=== Exercise inputs ===
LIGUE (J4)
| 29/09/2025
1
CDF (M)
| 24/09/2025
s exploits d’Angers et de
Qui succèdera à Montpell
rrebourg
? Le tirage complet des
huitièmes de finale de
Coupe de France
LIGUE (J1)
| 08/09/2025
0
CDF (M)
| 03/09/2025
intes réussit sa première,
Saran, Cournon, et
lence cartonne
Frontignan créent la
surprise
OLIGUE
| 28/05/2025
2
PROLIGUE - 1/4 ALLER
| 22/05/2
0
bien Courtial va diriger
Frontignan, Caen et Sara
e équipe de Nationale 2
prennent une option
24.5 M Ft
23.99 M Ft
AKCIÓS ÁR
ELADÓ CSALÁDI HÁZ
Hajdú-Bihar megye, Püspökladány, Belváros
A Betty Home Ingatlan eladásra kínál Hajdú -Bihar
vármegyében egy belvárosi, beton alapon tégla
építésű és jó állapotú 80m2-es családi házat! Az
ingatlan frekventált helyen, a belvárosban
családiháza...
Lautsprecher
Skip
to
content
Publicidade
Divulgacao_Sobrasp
===
### [Task brief]
Each line of the records that holds the word "Hajdú" should be copied out.

### [Your response]
Hajdú-Bihar megye, Püspökladány, Belváros
A Betty Home Ingatlan eladásra kínál Hajdú -Bihar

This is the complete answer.